Interpreting the Memory Monitor display
A Memory Monitor can help you estimate the amount of memory it takes to run code. You use it to see whether your code hogs memory or is running efficiently. When interpreting a Memory Monitor's display, you look at the following information:
The number of bytes allocated for each memory segment
The extent to which objects remain in use
The frequency of scavenges
The number of bytes allocated for a memory segment within a certain time period is shown along the bottom of the Memory Monitor window. Programs that require the system to allocate a large number of bytes quickly use more memory than do programs that require fewer bytes allocated.
The extent to which objects remain in use is ascertainable by deducting the number of bytes allocated at the start of a segment from the number allocated at the end of the previous segment. Or you can estimate the extent to which objects remain in use by seeing how high a new segment begins. Segments that begin at the bottom of the graph have few (or no) objects that remain in use. Segments that begin higher up have more persistent objects. Programs that have a high degree of objects that remain in use take up more memory than do those which lose their objects during scavenges.
The frequency of scavenges is shown by the pitch and number of up-and-down lines in the graph. For the default monitoring of one-second intervals with samples taken every ten milliseconds, graphs that show frequent scavenges denote a large use of memory.

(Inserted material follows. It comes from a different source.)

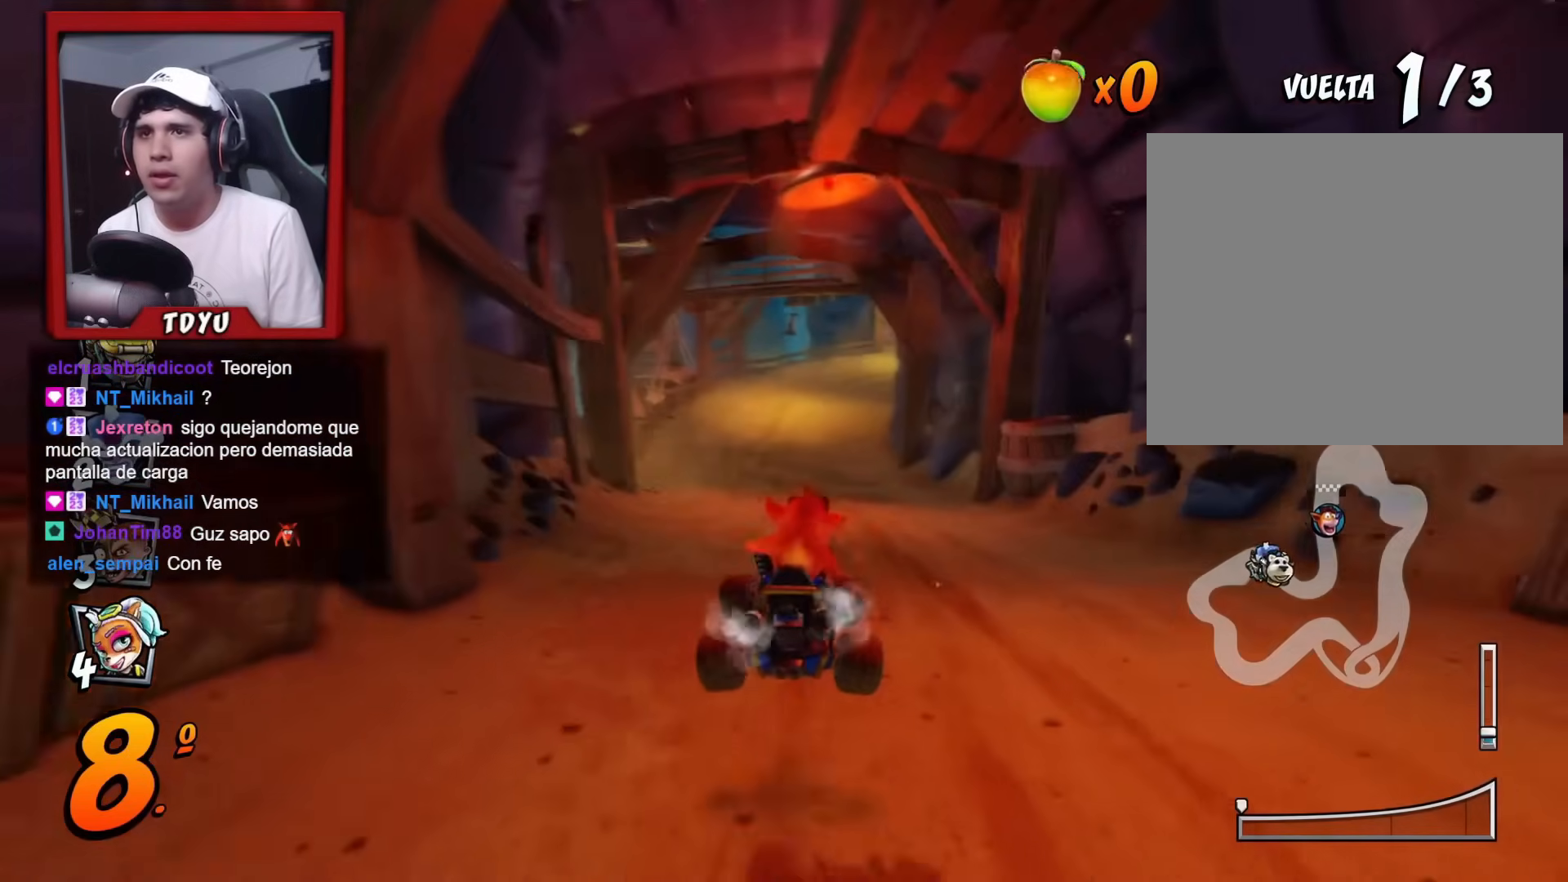
{"buttons": [], "left_stick": "center", "events": [[383, "DPAD_DOWN", "up"]]}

For example, suppose you press Start, and then print file names to the Transcript by evaluating the following:
| dir filename |
dir := CfsDirectoryDescriptor opendir: '.'
pattern: '*' mode: FREG | FDIR | FSPECIAL.
[(filename := dir readdirName) == nil]
whileFalse: [Transcript cr; show: filename].
dir closedir
The Memory Monitor displays information resembling the following for new space allocations:
Memory Monitor
This shows that running the code (the middle two peaks) left objects in use and required more frequent scavenges. However, because the peaks are not markedly different from those for when the code is not being run, the graph does not suggest that running the code used much memory.
The sample rate indicates how often the memory space is monitored and its current level updated. New space should be monitored frequently (around 10-25 ms) since it is constantly changing. Old or fixed space can be monitored much less often (250-750 ms is a good starting value, but the value depends on how many objects are tenured).
Multiple memory monitors can be started and changed to monitor different memory spaces by choosing the appropriate space in the dialog that opens after you select Memory Segment from the Monitor menu.